Yapım bozukluğu; bir inşaatın kötü yapılmasını, imal ve inşaat zamanında uyulması gerekli olan teknik kurallara uyulmamış olmasını ifade eder. Bir yapı eserinin maliki, bunların hiç kimse ve hiçbir şey için tehlike taşımayacak şekilde yapılmasını ve işlemesini garanti etmekle yükümlüdür. Bu nedenle, bir yapı eserinde herhangi bir yapım bozukluğu olmasa bile, ek güvenlik ve koruma tertibatının bulunmaması, yine de bir yapım eksikliği sayılır. Bakımsızlık ve koruma eksikliği ise, bir inşaatın kullanmaya uygun ve tehlikeleri önleyecek biçimde korunmamasını ifade eder. Yapının tamamlanmasından sonra kendini gösteren ek güvenlik tertibatı ihtiyacının giderilmemesi de bir bakım eksikliğidir.
Bakımsızlıktan veya bakım eksikliğinden söz edebilmek için bir inşa eserinin bitmiş ve kullanım amacına özgülenmiş olması gerekir. ''
Açıklanan bu ilamda da belirtildiği üzere, bakımsızlıktan veya bakım eksikliğinden söz edebilmek için bir inşa eserinin bitmiş ve kullanım amacına özgülenmiş olması gerekmektedir. Somut olayın gerçekleştiği tarih itibariyle, davalı İdareye ait binanın henüz inşaat aşamasında olup kullanım amacına özgülenmediği dosya kapsamı ile sabittir. Hal böyle olunca Bölge Adliye Mahkemesince; davalı İdarenin haksız fiil hükümleri uyarınca sorumlu olduğu gözetilerek istinaf başvurusunun reddine karar verilmesi gerekirken, yanılgılı gerekçeyle reddine karar verilmiş olması usul ve kanuna aykırı olup kararın bozulmasını gerektirir.

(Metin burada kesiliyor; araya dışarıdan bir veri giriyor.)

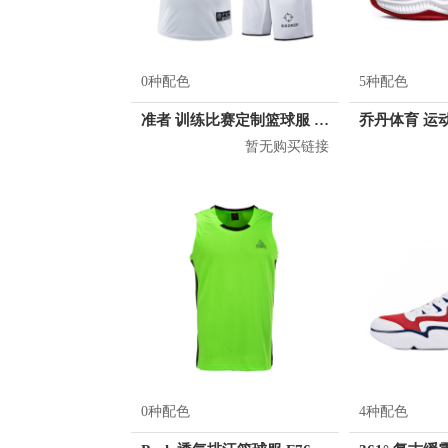
0种配色
5种配色
准者 训练比赛定制篮球服 Z17110105
暂无购买链接
0种配色
4种配色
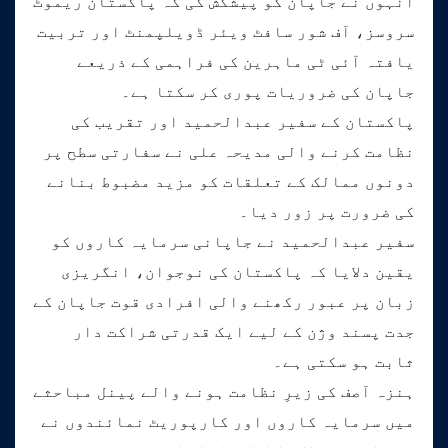
انہوں نے جاپان کو پیشکش کی کہ پاکستان ریموٹ
سروسز، آف شور سافٹ ویئر ڈویلپمنٹ اور تربیت
یافتہ آئی ٹی ماہرین کی فراہمی کے ذریعے
جاپان کی ضروریات پوری کر سکتا ہے۔
پاکستان کے سفیر عبدالحمید اور تقریب کی
نظامت کرنے والی مدیحہ علی نے سفارتی سطح پر
دونوں ممالک کے تعلقات کو مزید مضبوط بنانے
کی ضرورت پر زور دیا۔
سفیر عبدالحمید نے جاپانی سرمایہ کاروں کو
یقین دلایا کہ پاکستان کی نوجوان، انگریزی
زبان پر عبور رکھنے والی افرادی قوت جاپان کے
جدت پسند وژن کے لیے ایک قدرتی شراکت دار
ثابت ہو سکتی ہے۔
ہنزہ آصف کی زیرِ نظامت ہونے والے پینل مباحثے
میں سرمایہ کاروں اور کارپوریٹ نمائندوں نے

Ne var ki bu yanlışlıkların giderilmesi yeniden yargılama yapılmasını gerektirmediğinden 6100 sayılı Hukuk Muhakemeleri Kanunu'nun (HMK) 370/2 maddesi uyarınca Bölge Adliye Mahkemesi kararının gerekçesinin değiştirilerek ve düzeltilerek onanması gerekir.
VI. KARAR
Açıklanan sebeplerle;
1.Davalılar vekillerinin sair temyiz itirazlarının REDDİNE,
2.Davalılar vekillerinin Bölge Adliye Mahkemesi kararına yönelik temyiz itirazlarının kabulü ile Bölge Adliye Mahkemesi kararının gerekçesinin yukarıda DEĞİŞTİRİLEREK ve DÜZELTİLEREK ONANMASINA,
Peşin alınan temyiz harcının istek halinde temyiz eden davalı ...'a iadesine,
Dosyanın İlk Derece Mahkemesine, kararın bir örneğinin Bölge Adliye Mahkemesine gönderilmesine,
21.01.2025 tarihinde oy birliğiyle karar verildi.